Saturday, September 04, 2004
Voting, the longest baseball games, and ice cream
Archbishop Burke is at it again. He seemed like a reasonably smart guy for awhile, but he's been conned by the Republicans, who in reality, have no intention of budging substantially on abortion.
Let me repeat it: there is no way the Republicans are going to press abortion beyond what the middle position in American society is, namely a wide application of abortion for almost any reason in the first trimester, and substantial (but not absolute) restrictions after week 9 to 12. Additionally, the Republicans risk a split of their party if they even try to move in that direction. They won't go there. No matter how much you might want them to. From what I can see, the 19 1/2 years of Republican presidential administrations since Roe v Wade have shown no willingness to cut deeply into abortion. They court voters, not justice. They pay lip service, not pipers.

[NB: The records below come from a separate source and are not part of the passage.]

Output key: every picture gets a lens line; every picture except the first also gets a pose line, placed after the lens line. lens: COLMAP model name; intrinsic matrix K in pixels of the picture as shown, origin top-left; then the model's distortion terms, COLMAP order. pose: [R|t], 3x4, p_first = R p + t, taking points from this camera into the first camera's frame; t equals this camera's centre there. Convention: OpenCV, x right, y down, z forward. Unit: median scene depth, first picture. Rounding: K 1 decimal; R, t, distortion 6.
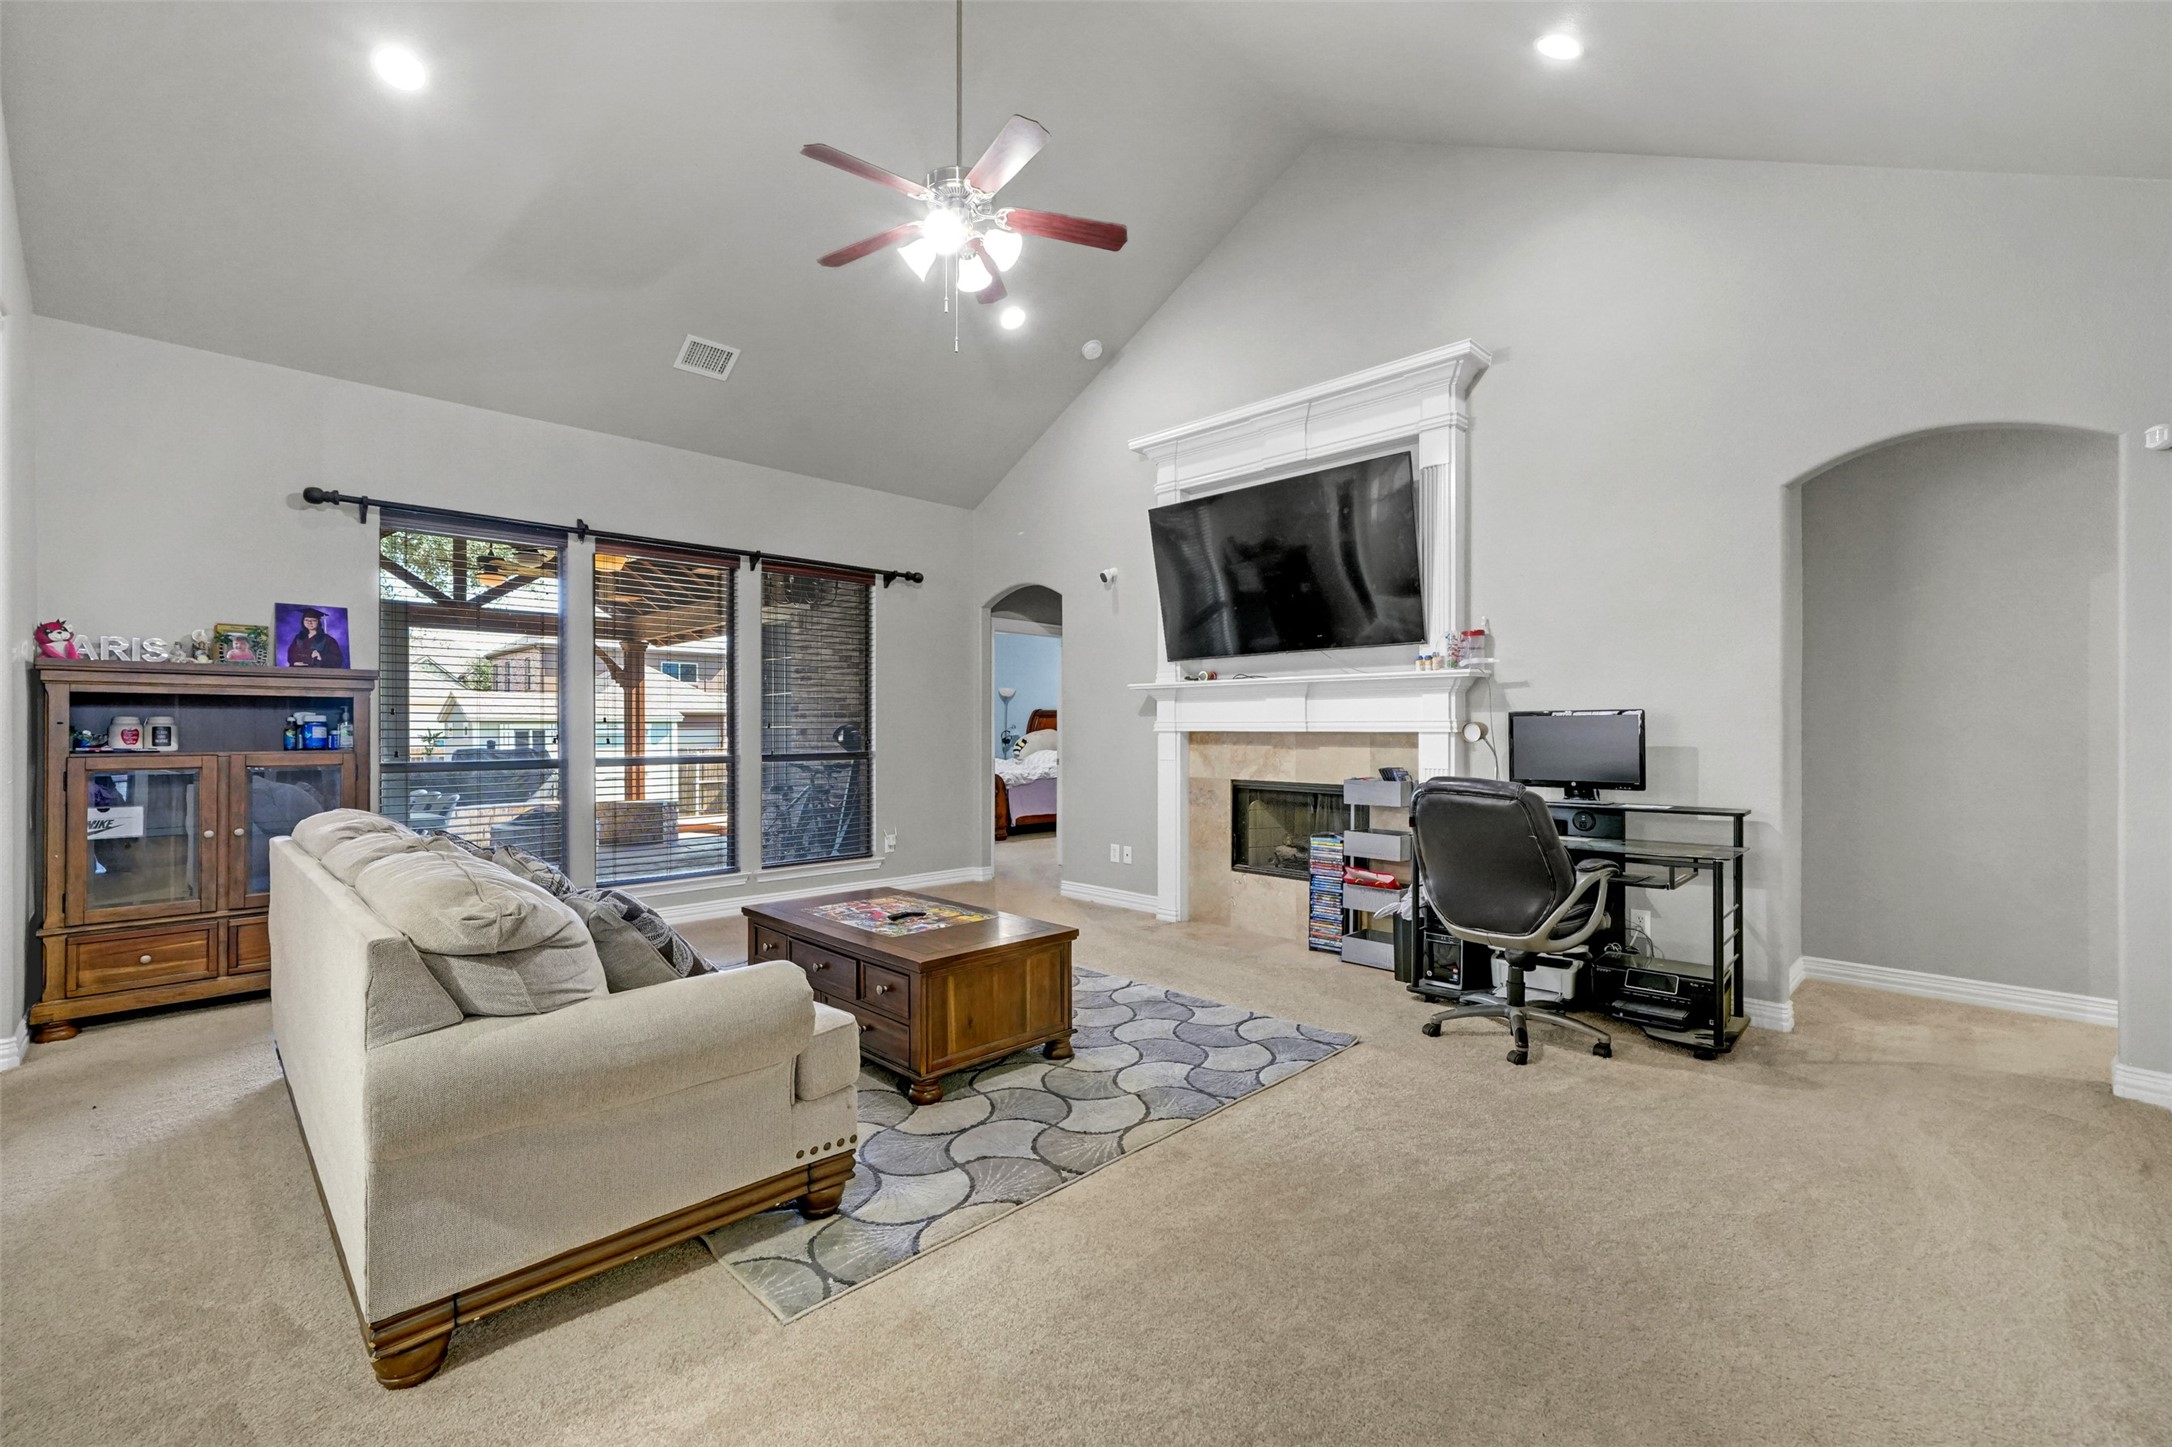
lens RADIAL K [[923.7, 0, 1067.2], [0, 923.7, 723.6], [0, 0, 1]] dist [0.006871, 0.000374]
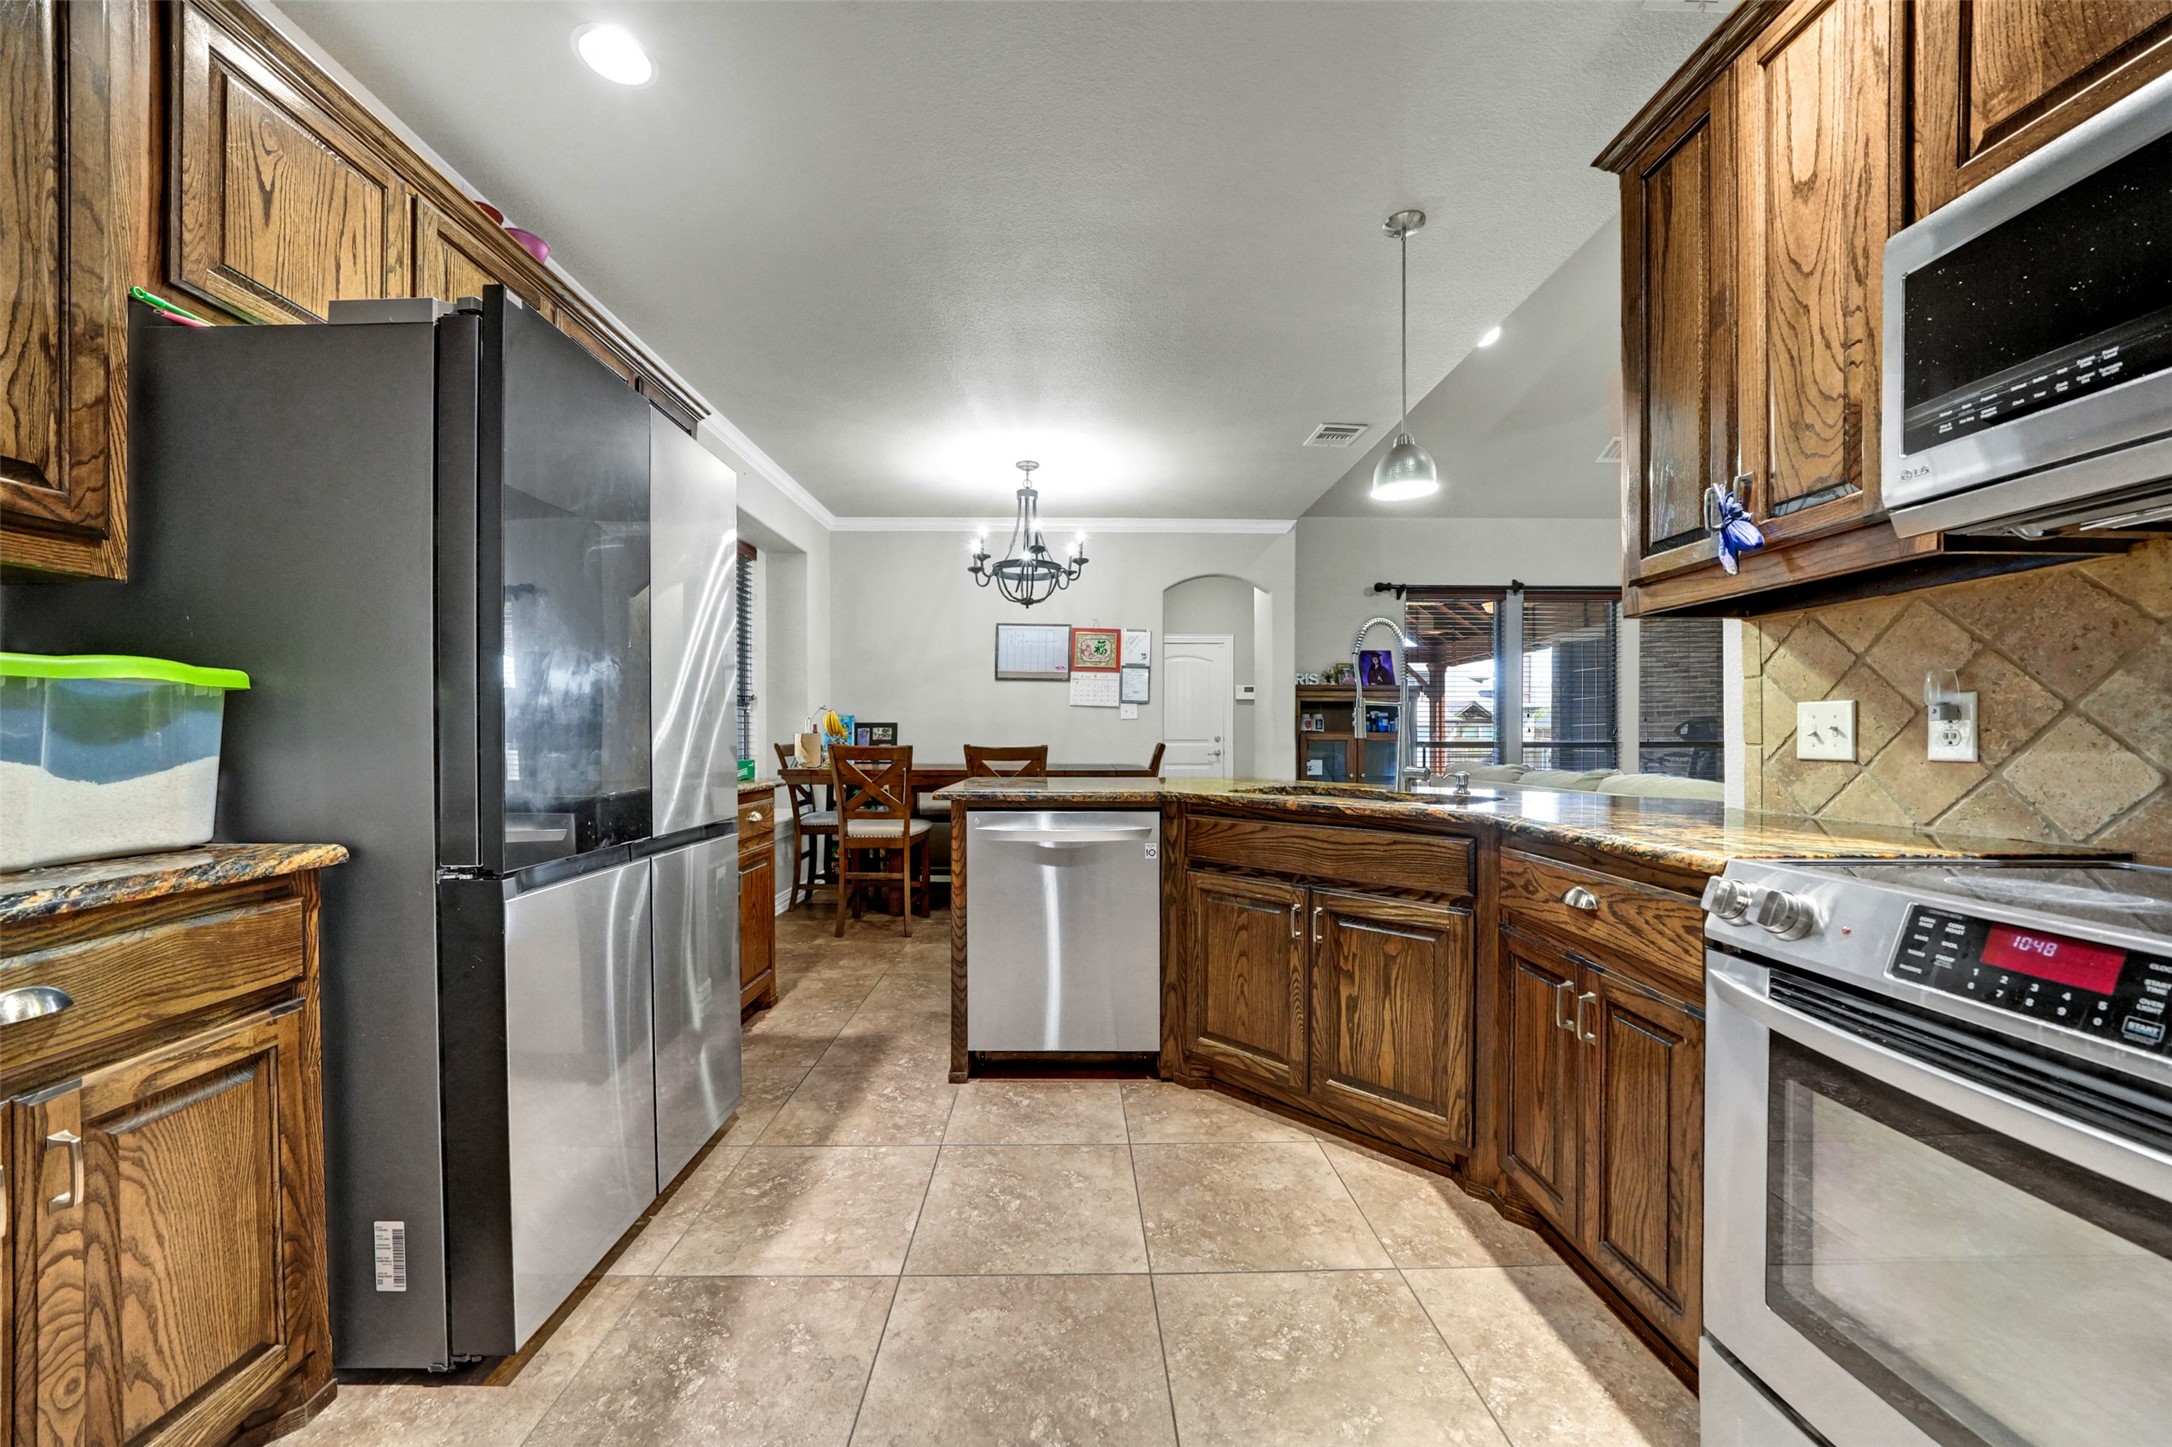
lens RADIAL K [[775.5, 0, 1071.0], [0, 775.5, 744.5], [0, 0, 1]] dist [-0.026738, 0.002362]
pose [[0.716721, 0.009225, -0.697299, -0.204281], [0.000742, 0.999902, 0.013992, 0.028530], [0.697359, -0.010546, 0.716644, -0.433834]]
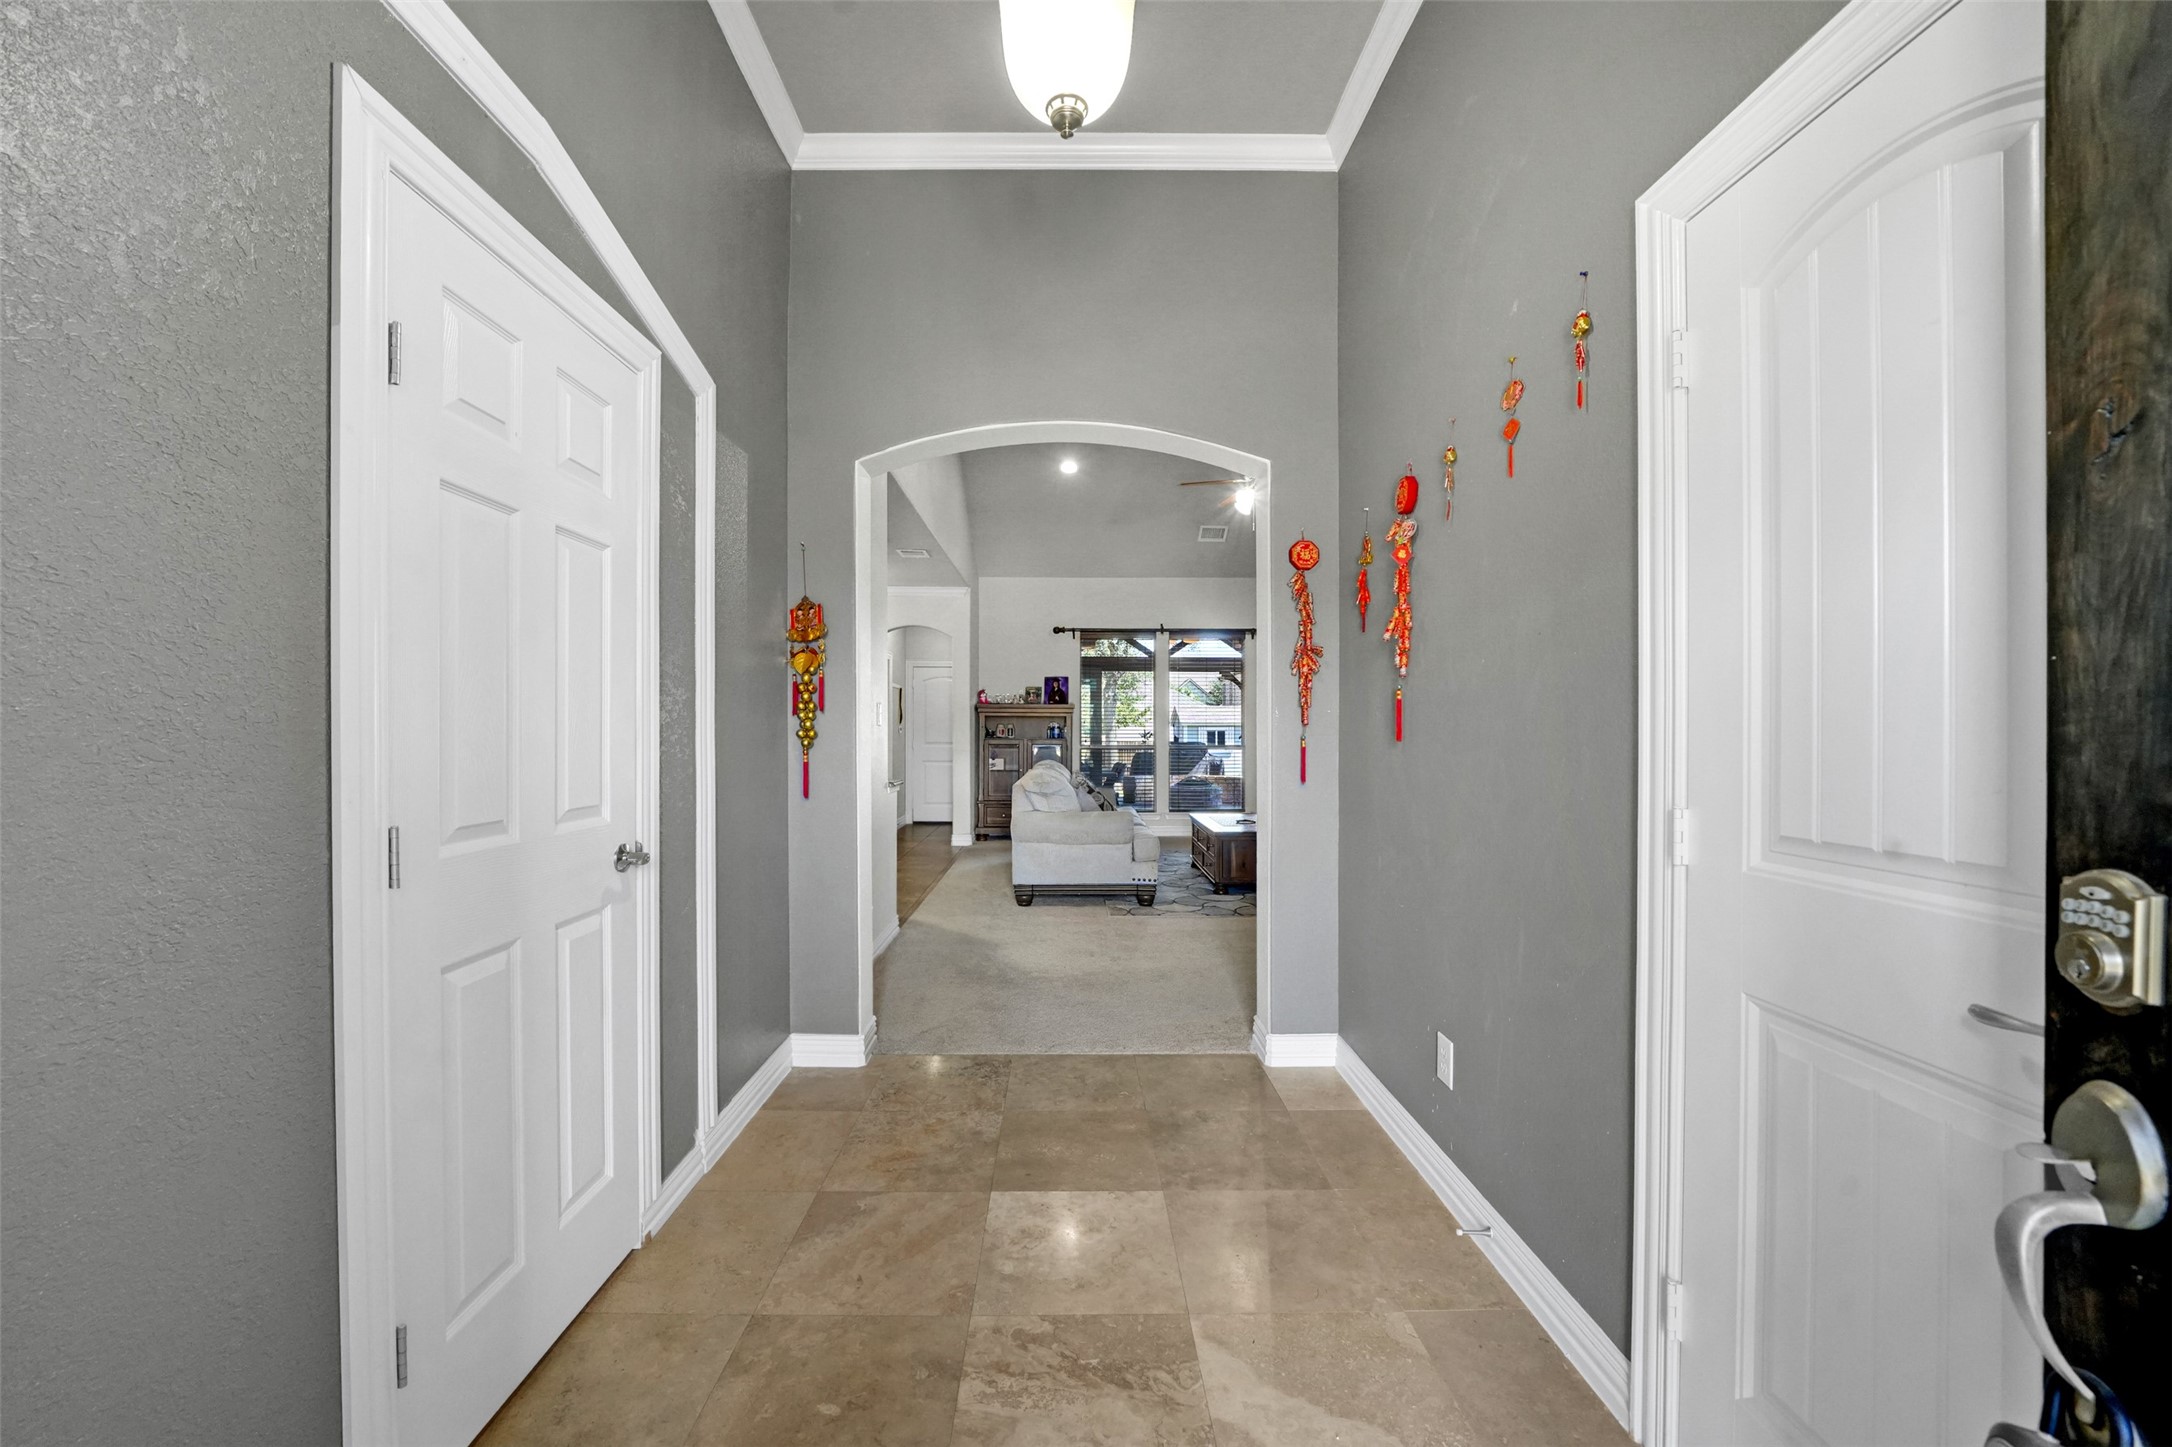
lens RADIAL K [[830.4, 0, 1082.3], [0, 830.4, 730.3], [0, 0, 1]] dist [-0.018962, 0.000072]
pose [[0.728710, 0.004053, -0.684810, 0.651070], [-0.001138, 0.999988, 0.004707, -0.002044], [0.684821, -0.002651, 0.728706, -0.468500]]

I didn't catch Bush's speech Friday night. Jcecil said it was just a cut and paste job from his campaign stumping, and since I didn't catch any of those, I don't think I missed much. I did read in the paper yesterday that Bush's reserving the right to wage preemptive war probably takes his stance outside the Just War sphere, despite those who hold the placards painted "prudential judgment." Um, this is serious, people. Saber-rattling makes our anger feel good about the injustice and tragedy of 9/11. But it is not the Christian way.
My conscience informs me neither major party candidate may be voted for. Bush will not budge from the safe middle ground of party politics. And Kerry's lack of vision gives me no reason to hope he can substantially alter American foreign policy. For this Catholic, it looks like two losers. What I'd really like to do is suggest some serious reforms here that would net us two serious candidates who have something to offer in the way of leadership. Jimmy Carter was the last major party guy who had the gravitas for the job. And I thought we could have done better than him in 1976, so that doesn't say a whole lot about things, except that it's gone from bad to worse in 28 years.
This campaign has gone on for too damn long. We knew it was going to be Kerry vs Bush by the end of February. Fine. If that's the best we can get, just hold the flippin' election a month after that. What? We have a constitution? O yeah. Then hold the conventions the first Tuesday in October after a few weeks of primaries, starting, say, around next week. Decision 2004 looks to me like that endless baseball game Kinsella wrote about in the Iowa Baseball Confederacy. Or like two little league teams matched up for about 5,000 innings. After an hour or two, who cares? Let's call the game a tie and go out for ice cream.